They worked out because there was an excess of energy and water to handle it.

We will see how the maths works out given there is 19 GW shortage of power. 7 year lead time for Siemens power turbines, 3-5 years for transformers.

Raw commodities are shooting up, not enough education to cover nuclear and SMEs and the RoI is already underwater.

SketchySeaBeast|26 days ago

My cynical take is that it'll works out just fine for the data centers, but the neighbouring communities won't care for the constant rolling blackouts.

fauigerzigerk|27 days ago

Beyond GPUs themselves, you also have other costs such as data centers, servers and networking, electricity, staff and interest payments.

I think building and operating data center infrastructure is a high risk, low margin business.

hdjrudni|27 days ago

They can run these things at 100% utilization for 3 years straight?
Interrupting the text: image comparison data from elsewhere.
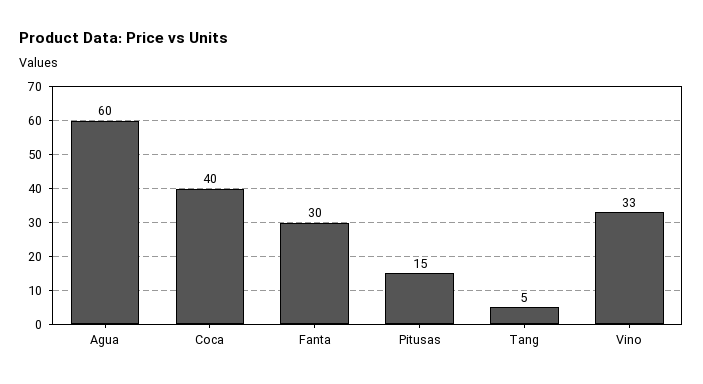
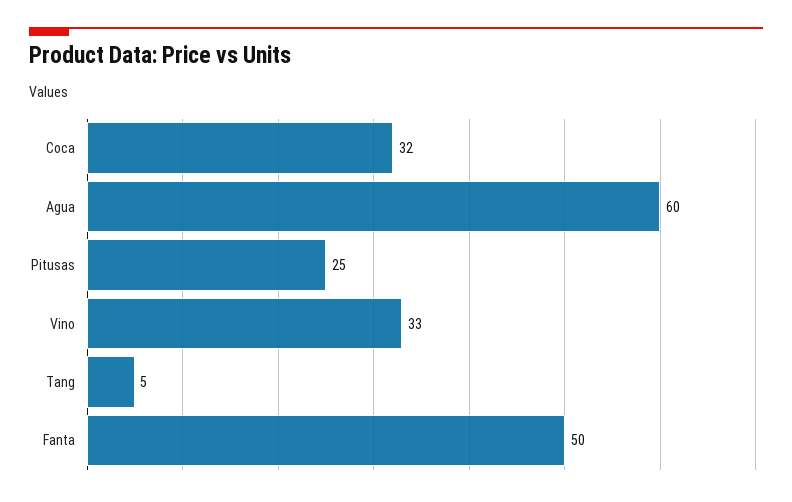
Coca: 40 -> 32
Fanta: 30 -> 50
Pitusas: 15 -> 25

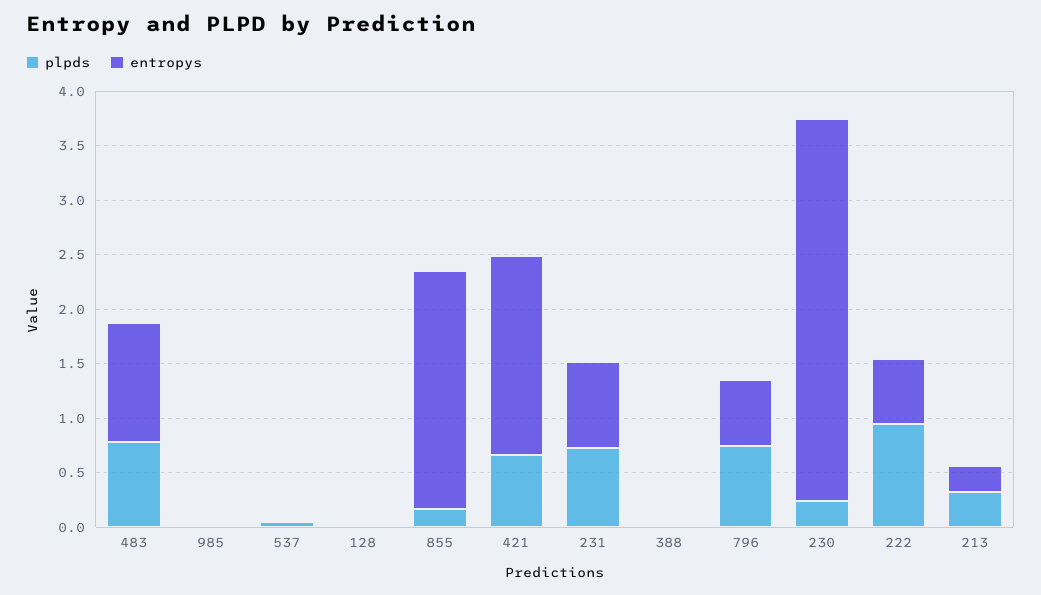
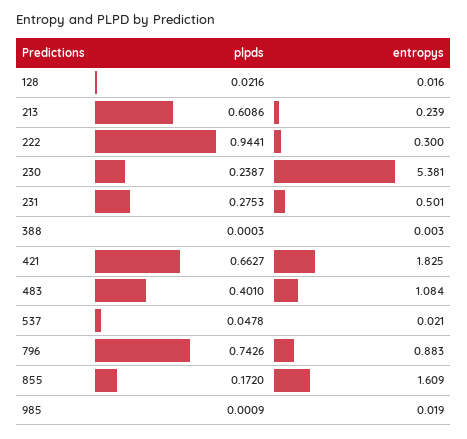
plpds, 483: 0.8 -> 0.401
entropys, 855: 2.2 -> 1.609
plpds, 231: 0.7 -> 0.2753
entropys, 231: 0.8 -> 0.501
entropys, 796: 0.6 -> 0.883
entropys, 230: 3.5 -> 5.381
entropys, 222: 0.6 -> 0.3
plpds, 213: 0.3 -> 0.6086

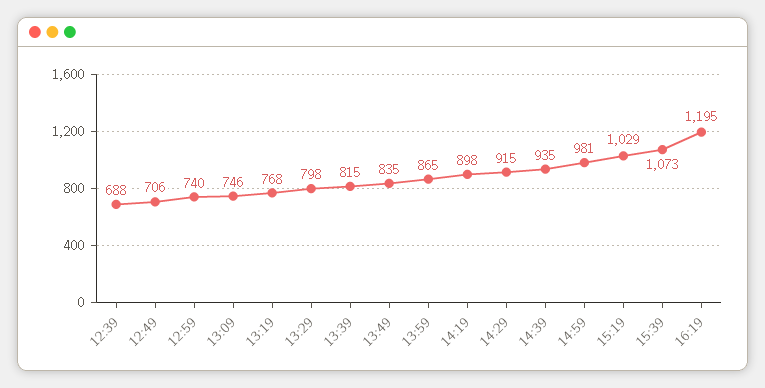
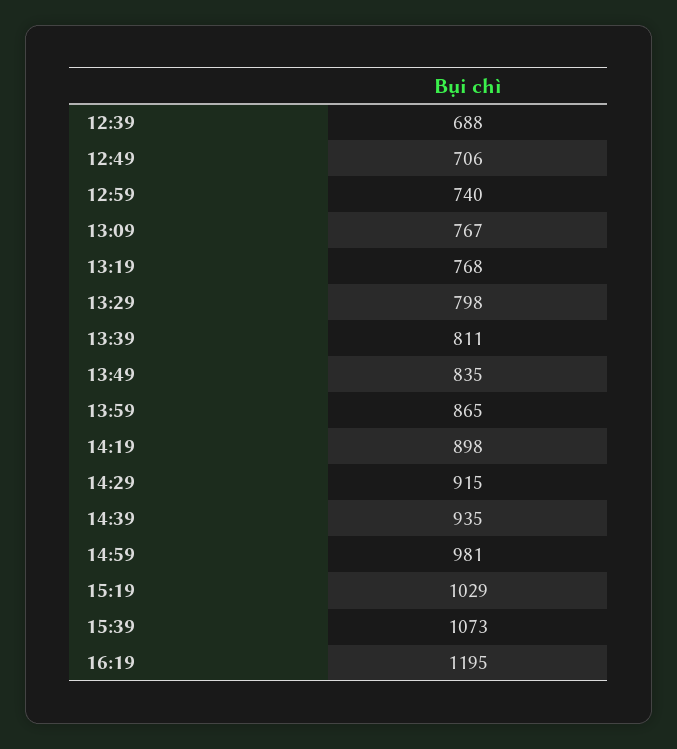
13:09: 746 -> 767
13:39: 815 -> 811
And not burn them out? That's impressive.

imtringued|27 days ago

I don't see anything impressive here?

vlovich123|27 days ago

Not really. GPUs are stateless so your bounded lifetime regardless of how much you use them is the lifetime of the shitties capacitor on there (essentially). Modulo a design defect or manufacturing defect, I’d expect a usable lifetime of at least 10 years, well beyond the manufacturer’s desire to support the drivers for it (ie the sw should “fail” first).